Exercise goal: Where does the word "ring" occur in the data below? Copy each line that holds it.

[Named joint coordinates]

↓↓↓

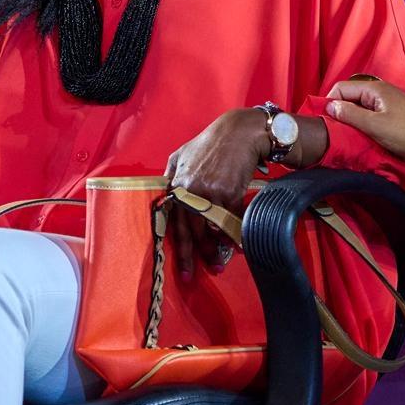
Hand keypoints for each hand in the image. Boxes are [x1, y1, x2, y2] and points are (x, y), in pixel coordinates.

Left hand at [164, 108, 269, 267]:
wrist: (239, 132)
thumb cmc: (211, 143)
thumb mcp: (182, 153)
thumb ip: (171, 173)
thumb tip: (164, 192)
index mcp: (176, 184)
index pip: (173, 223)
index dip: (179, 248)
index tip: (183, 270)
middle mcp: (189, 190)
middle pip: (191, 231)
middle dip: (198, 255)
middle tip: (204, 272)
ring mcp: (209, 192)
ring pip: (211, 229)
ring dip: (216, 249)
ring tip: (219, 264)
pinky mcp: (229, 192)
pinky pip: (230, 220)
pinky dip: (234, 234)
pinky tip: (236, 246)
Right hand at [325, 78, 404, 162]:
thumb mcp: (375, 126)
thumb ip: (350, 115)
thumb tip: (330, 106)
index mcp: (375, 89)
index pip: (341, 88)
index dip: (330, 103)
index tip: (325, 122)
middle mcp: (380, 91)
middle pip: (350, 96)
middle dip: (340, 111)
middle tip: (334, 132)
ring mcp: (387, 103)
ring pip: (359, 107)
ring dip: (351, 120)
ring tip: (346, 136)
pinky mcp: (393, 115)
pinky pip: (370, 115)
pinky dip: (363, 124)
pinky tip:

↑↑↑

Result:
ring mcp: (209, 192)
ring pip: (211, 229)
ring dip: (216, 249)
ring tip: (219, 264)
ring mcp: (387, 103)
ring pip: (359, 107)
ring dip: (351, 120)
ring tip: (346, 136)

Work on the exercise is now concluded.